For every line in the material, output its text exactly and exclude any image it holds.
=-=-=
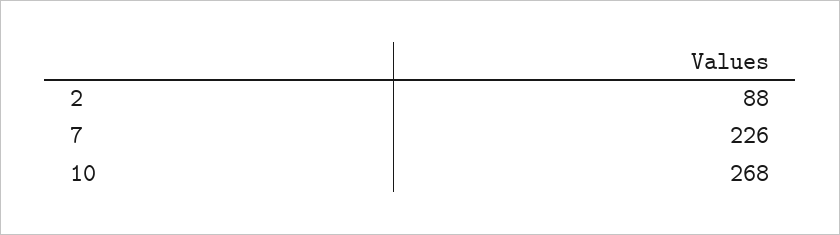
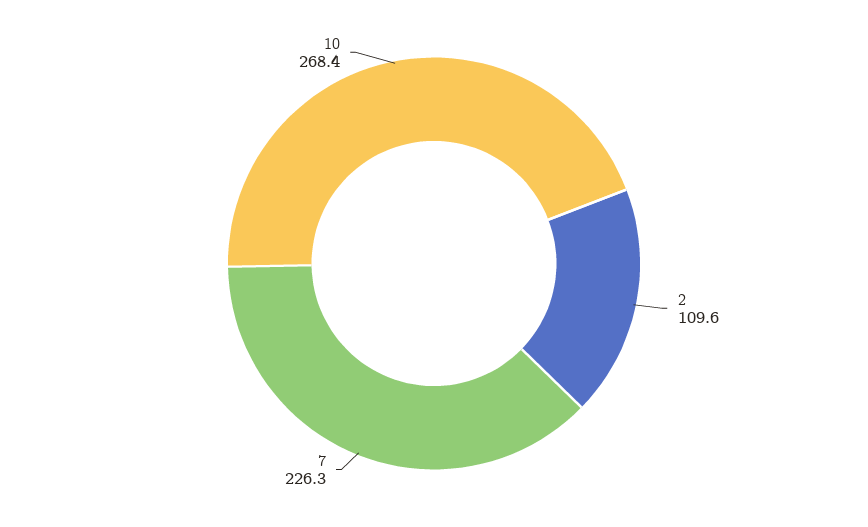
2: 88 -> 109.6

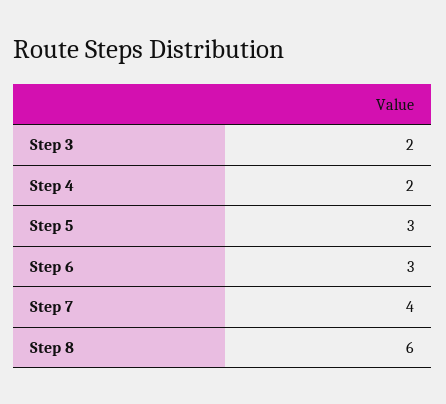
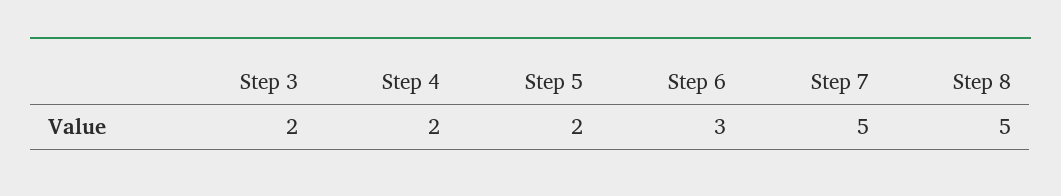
Step 5: 3 -> 2
Step 7: 4 -> 5
Step 8: 6 -> 5

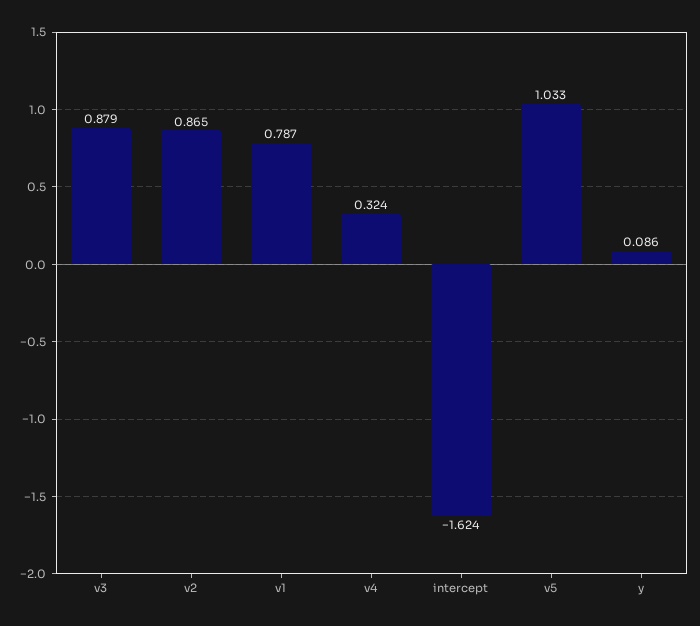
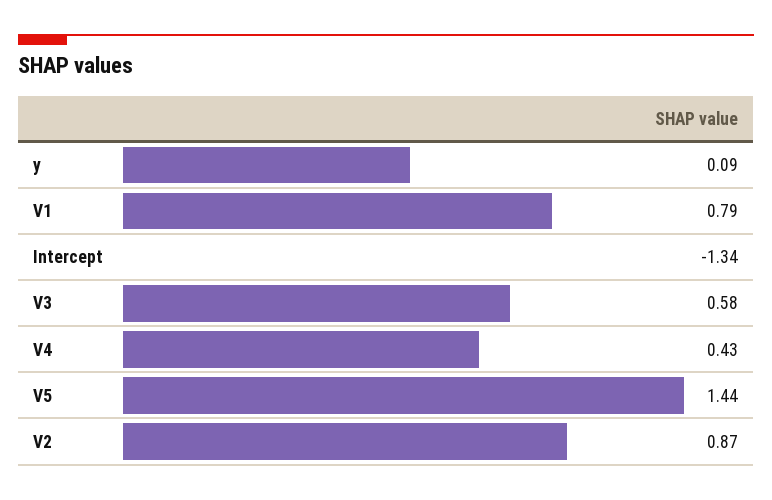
v3: 0.879 -> 0.58
v4: 0.324 -> 0.43
intercept: -1.624 -> -1.34
v5: 1.033 -> 1.44

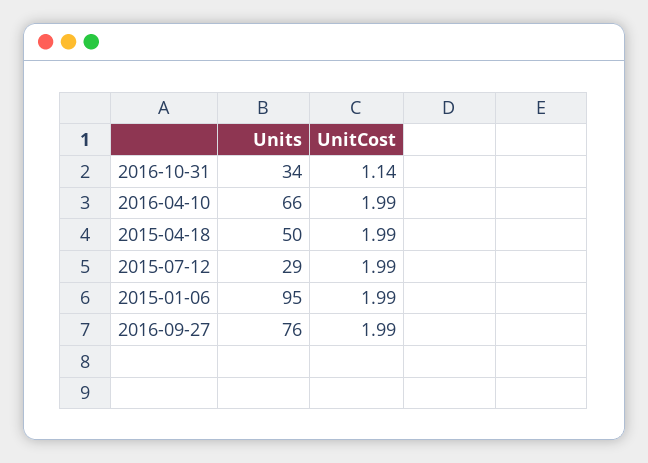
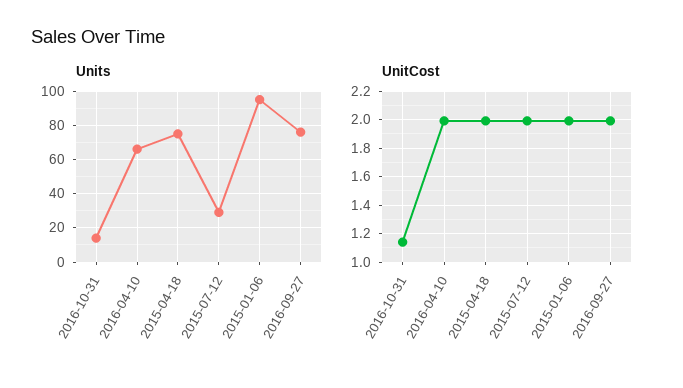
Units, 2016-10-31: 34 -> 15
Units, 2015-04-18: 50 -> 75

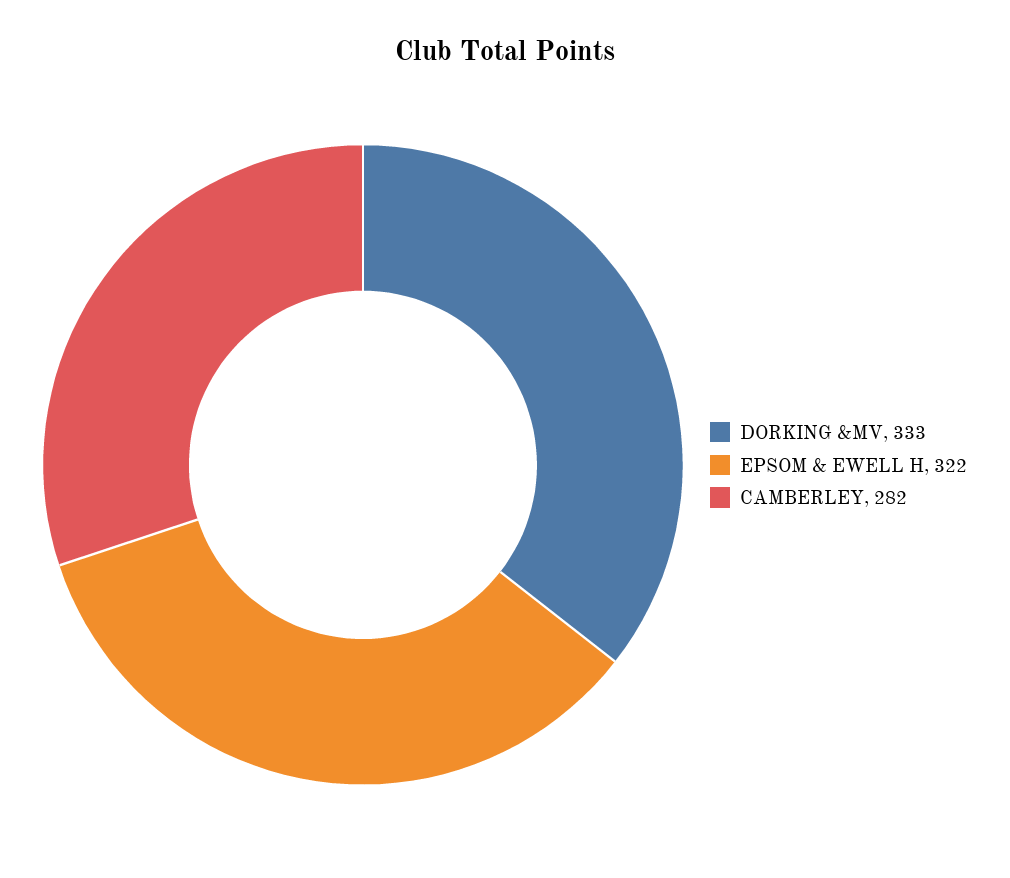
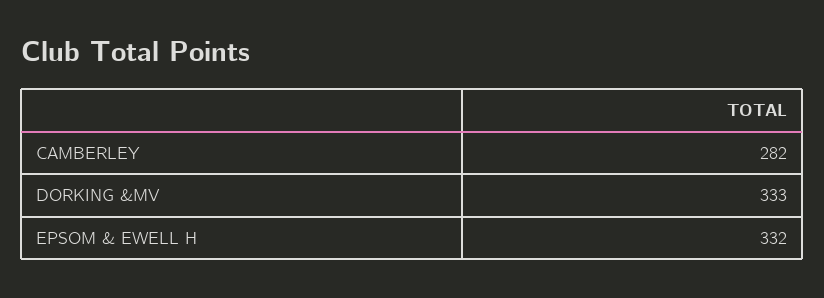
EPSOM & EWELL H: 322 -> 332

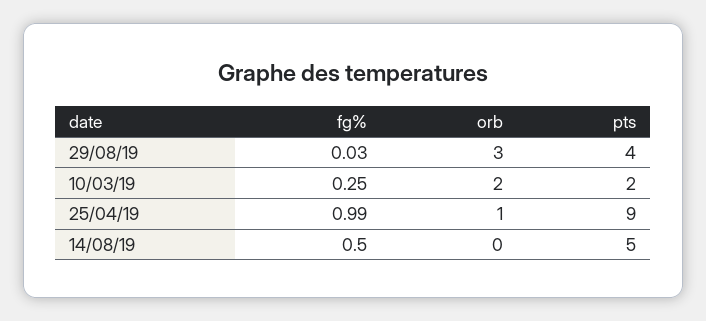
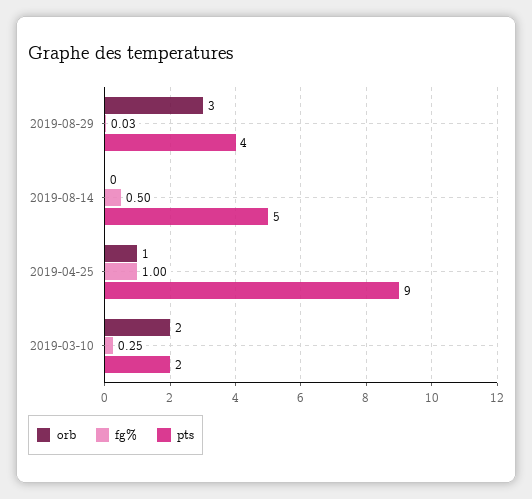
fg%, 25/04/19: 0.99 -> 1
=-=-=
• **Answer box**
2: 88 -> 109.6

Step 5: 3 -> 2
Step 7: 4 -> 5
Step 8: 6 -> 5

v3: 0.879 -> 0.58
v4: 0.324 -> 0.43
intercept: -1.624 -> -1.34
v5: 1.033 -> 1.44

Units, 2016-10-31: 34 -> 15
Units, 2015-04-18: 50 -> 75

EPSOM & EWELL H: 322 -> 332

fg%, 25/04/19: 0.99 -> 1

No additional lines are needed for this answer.